In the audience measurement business a less famous British commentator, Rodney Harris, noted in the 1980s that:
“Media research is not designed to find out the truth. It is a treaty between interested parties.”
Certainly, if by truth we mean perfection, then audience measurement falls down. There are no perfect audience numbers; all are estimates. Short of interviewing everybody in the population and achieving error-free recall or tracking of behaviour, all measurement systems are imperfect.
So we employ statistical techniques to help us. Four stand out: sample weighting, ascription, data fusion and modelling.
It is true that we can tell what blood type a person has or whether they are afflicted with certain conditions from examining very small amounts of blood. And it is equally true that we can learn a lot from survey samples about peoples’ opinions and behaviour.
But sampling people is not exactly the same as taking a blood sample. People are not homogenous. Our samples need to be representative across a range of demographic and other characteristics that influence whatever behaviour we are measuring.
But it can never be flawless. Reporting samples may be skewed towards certain groups which are easier to recruit or who respond more readily. To the extent these biases are known, they can be compensated for by various kinds of sample weighting.
Then there is the issue of information ‘gaps’, where some people have not answered every question or reported on all the days they were asked to report on. Here, answers can be ‘ascribed’ or filled in on their behalf using information we have collected both from them and similar respondents. This is common practice in many audience measurement studies.
Where we want to collect more information than it is reasonable to ask a single group of people to provide, we can use statistical ‘fusion’ to join together different surveys.
Similar participants from each study will first be matched on as many criteria as possible (e.g. on gender, age group, region and any other characteristics considered pivotal to the behaviours being measured).

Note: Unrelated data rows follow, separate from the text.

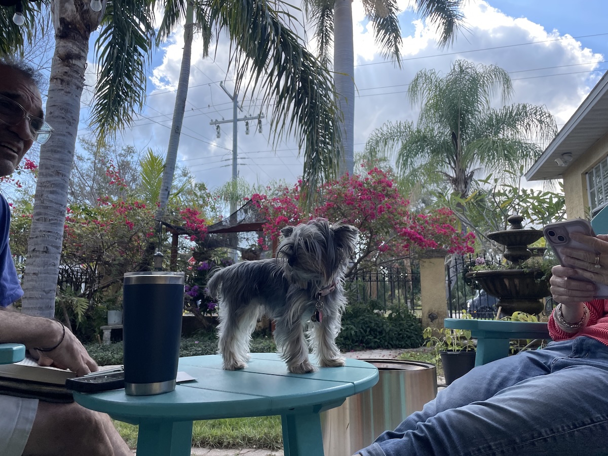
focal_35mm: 26
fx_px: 457
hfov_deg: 67.3
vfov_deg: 53.1
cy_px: 228
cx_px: 304
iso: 32
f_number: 1.6
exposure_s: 1/1182
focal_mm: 4.2
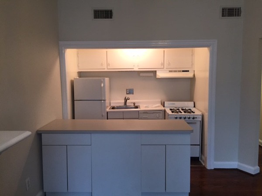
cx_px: 131
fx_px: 219
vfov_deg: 48.2
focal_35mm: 29
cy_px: 98
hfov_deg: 61.7
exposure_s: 1/30
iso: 125
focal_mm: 4.15
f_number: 2.2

Survey data on each matching respondent is then merged so that we can look at the answers to questions asked on both studies in a single database.

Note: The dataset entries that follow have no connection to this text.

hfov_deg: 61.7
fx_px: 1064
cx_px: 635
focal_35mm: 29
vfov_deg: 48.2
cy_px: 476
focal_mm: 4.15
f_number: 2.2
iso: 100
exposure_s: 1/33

Again, this is common practice. Many readership surveys fuse data from separate online measurement services to report on cross-platform audiences for newspapers and magazines. Out of Home measurement integrates travel survey data with traffic flow information. Increasingly, TV audience measurement combines panel data with internet traffic data to report on total video usage from all sources.

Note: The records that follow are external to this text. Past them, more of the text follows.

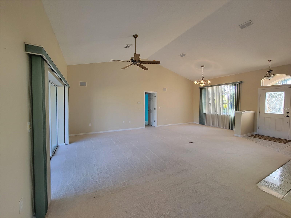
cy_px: 109
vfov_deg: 89.9
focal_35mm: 13
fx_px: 109
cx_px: 146
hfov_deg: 106.2
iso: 160
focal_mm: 2.2
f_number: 2.2
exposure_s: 1/60
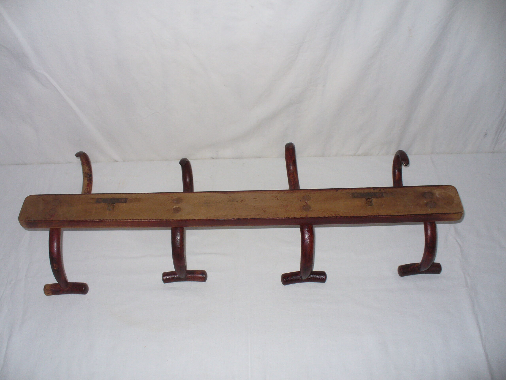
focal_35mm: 37
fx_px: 541
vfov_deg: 38.7
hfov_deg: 50.1
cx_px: 253
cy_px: 190
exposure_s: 1/30
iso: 100
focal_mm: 6.1
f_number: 2.8
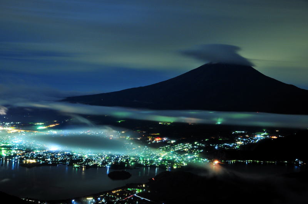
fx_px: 397
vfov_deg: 28.9
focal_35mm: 46
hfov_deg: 42.4
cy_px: 102
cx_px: 154
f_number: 5.6
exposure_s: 130
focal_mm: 31
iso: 400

Which brings us to the ‘modelling’ of behaviours. Nielsen, for example, has recently decided to ‘assign’ rather than collect viewer demographics in several US cities. Here, TV set usage is captured automatically by ‘set-meters’ (which detect when the set is switched on and which channel is it tuned to) while a separate sample of people used to fill out a one-week diary to tell us who was watching.
Assigning viewer data to set behaviour data is not a new idea. In an experiment carried out in Boston in 2000, viewing was modelled from household data and compared to results of peoplemeters and diaries running in parallel in preparation for launch of a new peoplemeter service in 2002.
Two sets of household information were looked at: the tuning behaviour captured by the set-meter and the demographic composition of each household in the sample.
The thinking was that, for example, in households where only one person lived, it was reasonable to assign any viewing to that person. In households with a teenager where the set in their bedroom is tuned to MTV, it is equally reasonable to assume that it is the teenager watching.
In 75% of quarter hour time periods examined, modelled results were closer to the peoplemeter outcomes than the diary was (though far from identical). The recommendation of the researchers was that diaries should be dropped in favour of larger set-meter samples and modelling.
Not everybody agrees that we can so easily predict who in a household is watching at any given time. But the same could perhaps be said for diaries – especially if the kind of people who agree to keep a viewing diary are not entirely representative of the population and/or do not log all of their viewing, conscientiously, as it happens. The set meter does not require compliance, so is arguably a more reliable measure. Increasing the sample of set-meter homes will improve accuracy more cost-effectively than adding diary sweeps.
In the end we must make choices: choices about how to improve imperfect measurement systems. We aim for the truth – but we won’t attain the whole truth. Falling survey response and tough challenges managing respondent compliance mean statistical approaches like sample weighting, ascription, data fusion and modelling will play a growing role in audience measurement.